* _Quoted text_:
I would need a credit card for that.


----------



## Pepper (Oct 20, 2020)

debodun said:


> I would need a credit card for that.


Well, you see, you're causing your own problems.


----------



## debodun (Oct 20, 2020)

Aneeda72 said:


> Loews and Home Depot deliver, but don’t waste money on a toilet. Since you are the only one using that toilet, as you have said many times, your butt is not catching anything from it.



But it isn't working properly. The water just swirls around unless I hold down the handle, and then I have to vigorously plunge it.


----------



## Aneeda72 (Oct 20, 2020)

debodun said:


> I would need a credit card for that.


No you would not, both stores take cash.


----------



## Aunt Marg (Oct 20, 2020)

debodun said:


> I am seriously thinking about having my toilet replaced - it's disgusting because of and water and iron deposits.
> 
> View attachment 129199
> 
> I contacted a plumber and he said that if I buy and have the toilet ready, he would install it. There's no way I can transport a whole toilet. Have it delivered you say? Not an option either. Why can't the plumber get it and just add it to the bill?


I would save your money, Deb, if you're not serious about having your home done.

If you're considering having a new toilet installed, with the old existing toilet gone, that's a great time to tear up the old flooring, install a new bathtub and/or shower stall, new sink, repaint, and lay down something new and fresh in the way of flooring, before the new toilet is installed.

Bam! One job out of the way, and you now have a nice clean and fresh room in your house. Check off the list


----------



## Aneeda72 (Oct 20, 2020)

Aunt Marg said:


> I would save your money, Deb, if you're not serious about having your home done.
> 
> If you're considering having a new toilet installed, with the old existing toilet gone, that's a great time to tear up the old flooring, install a new bathtub and/or shower stall, new sink, repaint, and lay down something new and fresh in the way of flooring, before the new toilet is installed.
> 
> Bam! One job out of the way, and you now have a nice clean and fresh room in your house. Check off the list


Besides no plumber is putting a new toilet on a rotted floor.


----------



## win231 (Oct 20, 2020)

* _Recorded information_:

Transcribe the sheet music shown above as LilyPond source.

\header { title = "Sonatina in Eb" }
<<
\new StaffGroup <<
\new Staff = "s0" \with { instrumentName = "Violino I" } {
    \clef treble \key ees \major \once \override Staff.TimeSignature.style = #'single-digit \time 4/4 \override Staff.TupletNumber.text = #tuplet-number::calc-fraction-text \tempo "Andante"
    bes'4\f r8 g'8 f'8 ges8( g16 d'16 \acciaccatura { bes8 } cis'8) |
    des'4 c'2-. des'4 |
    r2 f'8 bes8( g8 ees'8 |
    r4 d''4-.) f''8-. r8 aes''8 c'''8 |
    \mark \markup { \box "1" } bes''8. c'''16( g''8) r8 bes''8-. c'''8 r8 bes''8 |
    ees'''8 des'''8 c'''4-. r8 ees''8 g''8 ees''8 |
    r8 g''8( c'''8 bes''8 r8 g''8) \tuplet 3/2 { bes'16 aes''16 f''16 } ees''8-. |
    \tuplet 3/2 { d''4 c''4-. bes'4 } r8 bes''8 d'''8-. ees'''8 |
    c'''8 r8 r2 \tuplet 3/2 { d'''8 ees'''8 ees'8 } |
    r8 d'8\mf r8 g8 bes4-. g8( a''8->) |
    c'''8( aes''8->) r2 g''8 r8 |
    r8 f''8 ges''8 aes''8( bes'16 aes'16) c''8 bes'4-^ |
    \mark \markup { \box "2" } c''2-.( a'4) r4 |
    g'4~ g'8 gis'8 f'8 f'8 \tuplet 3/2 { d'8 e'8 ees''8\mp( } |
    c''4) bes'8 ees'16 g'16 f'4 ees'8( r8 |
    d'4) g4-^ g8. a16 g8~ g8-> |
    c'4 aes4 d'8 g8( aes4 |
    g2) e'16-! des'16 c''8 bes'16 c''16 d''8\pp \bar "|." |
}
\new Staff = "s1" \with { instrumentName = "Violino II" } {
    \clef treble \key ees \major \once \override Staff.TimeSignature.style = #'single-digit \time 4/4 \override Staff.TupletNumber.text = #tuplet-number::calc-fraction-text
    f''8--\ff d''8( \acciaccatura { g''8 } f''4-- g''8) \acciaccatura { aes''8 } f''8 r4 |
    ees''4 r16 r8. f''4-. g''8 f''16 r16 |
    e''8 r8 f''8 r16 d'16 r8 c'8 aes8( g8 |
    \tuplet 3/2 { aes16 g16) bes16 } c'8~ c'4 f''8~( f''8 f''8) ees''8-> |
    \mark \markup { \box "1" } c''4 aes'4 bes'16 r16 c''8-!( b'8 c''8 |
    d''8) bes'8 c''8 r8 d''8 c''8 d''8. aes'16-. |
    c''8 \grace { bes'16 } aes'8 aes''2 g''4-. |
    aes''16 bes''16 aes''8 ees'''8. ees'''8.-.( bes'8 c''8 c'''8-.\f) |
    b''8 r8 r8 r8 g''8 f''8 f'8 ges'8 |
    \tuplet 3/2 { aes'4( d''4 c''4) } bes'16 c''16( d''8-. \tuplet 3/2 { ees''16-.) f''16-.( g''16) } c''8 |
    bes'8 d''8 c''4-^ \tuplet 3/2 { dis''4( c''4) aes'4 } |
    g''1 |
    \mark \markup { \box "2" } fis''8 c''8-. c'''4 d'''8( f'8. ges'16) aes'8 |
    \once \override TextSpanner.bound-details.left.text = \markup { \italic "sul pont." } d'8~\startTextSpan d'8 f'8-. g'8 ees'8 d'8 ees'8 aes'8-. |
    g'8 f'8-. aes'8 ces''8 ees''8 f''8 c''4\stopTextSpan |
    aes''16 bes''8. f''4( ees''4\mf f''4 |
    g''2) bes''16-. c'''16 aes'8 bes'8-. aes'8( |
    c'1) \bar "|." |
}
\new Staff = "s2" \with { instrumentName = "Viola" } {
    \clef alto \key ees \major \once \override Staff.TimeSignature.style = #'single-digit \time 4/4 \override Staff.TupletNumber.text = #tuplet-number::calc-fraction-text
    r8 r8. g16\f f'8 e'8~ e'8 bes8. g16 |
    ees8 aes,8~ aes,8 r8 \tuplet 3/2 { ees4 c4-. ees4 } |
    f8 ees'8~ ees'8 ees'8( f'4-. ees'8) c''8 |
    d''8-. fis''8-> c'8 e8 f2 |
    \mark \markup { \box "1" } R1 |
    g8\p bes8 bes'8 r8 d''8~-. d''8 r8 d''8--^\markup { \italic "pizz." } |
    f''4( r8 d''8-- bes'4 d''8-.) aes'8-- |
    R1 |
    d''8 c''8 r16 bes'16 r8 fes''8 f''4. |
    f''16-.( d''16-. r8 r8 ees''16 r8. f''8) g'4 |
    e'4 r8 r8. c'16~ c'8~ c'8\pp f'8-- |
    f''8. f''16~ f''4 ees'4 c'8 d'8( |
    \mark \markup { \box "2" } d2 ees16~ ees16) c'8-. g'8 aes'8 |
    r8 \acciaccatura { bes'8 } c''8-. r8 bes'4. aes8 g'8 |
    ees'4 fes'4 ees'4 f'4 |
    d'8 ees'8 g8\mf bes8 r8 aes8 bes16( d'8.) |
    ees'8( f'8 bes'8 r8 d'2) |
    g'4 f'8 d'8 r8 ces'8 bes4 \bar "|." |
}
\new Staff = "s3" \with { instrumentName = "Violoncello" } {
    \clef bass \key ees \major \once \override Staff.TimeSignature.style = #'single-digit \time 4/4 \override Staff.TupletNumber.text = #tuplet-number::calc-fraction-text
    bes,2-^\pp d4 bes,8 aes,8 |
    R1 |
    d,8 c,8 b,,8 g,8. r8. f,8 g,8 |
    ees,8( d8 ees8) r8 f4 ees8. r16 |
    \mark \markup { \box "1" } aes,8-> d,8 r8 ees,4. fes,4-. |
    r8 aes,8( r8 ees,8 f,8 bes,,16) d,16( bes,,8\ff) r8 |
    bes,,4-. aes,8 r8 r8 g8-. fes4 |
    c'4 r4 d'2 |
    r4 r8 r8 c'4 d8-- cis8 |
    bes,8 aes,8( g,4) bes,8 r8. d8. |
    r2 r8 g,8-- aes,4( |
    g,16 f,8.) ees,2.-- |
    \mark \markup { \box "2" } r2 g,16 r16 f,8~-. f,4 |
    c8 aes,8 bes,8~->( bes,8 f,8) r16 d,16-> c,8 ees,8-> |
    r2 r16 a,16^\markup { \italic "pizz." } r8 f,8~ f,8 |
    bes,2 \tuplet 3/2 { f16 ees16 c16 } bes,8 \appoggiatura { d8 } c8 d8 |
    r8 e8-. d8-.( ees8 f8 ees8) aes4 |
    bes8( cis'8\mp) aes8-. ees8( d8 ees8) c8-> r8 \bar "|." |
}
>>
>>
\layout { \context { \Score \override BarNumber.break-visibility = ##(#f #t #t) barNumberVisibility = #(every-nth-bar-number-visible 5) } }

* _What you need to do_: Write out the forum thread again, beginning at the words "Well, you see, you're" and stopping after "anything from it.", but swap "Home Depot" for "Walmart".

* _Task answer_:
Well, you see, you're causing your own problems.


----------



## debodun (Oct 20, 2020)

Aneeda72 said:


> Loews and Walmart deliver, but don’t waste money on a toilet. Since you are the only one using that toilet, as you have said many times, your butt is not catching anything from it.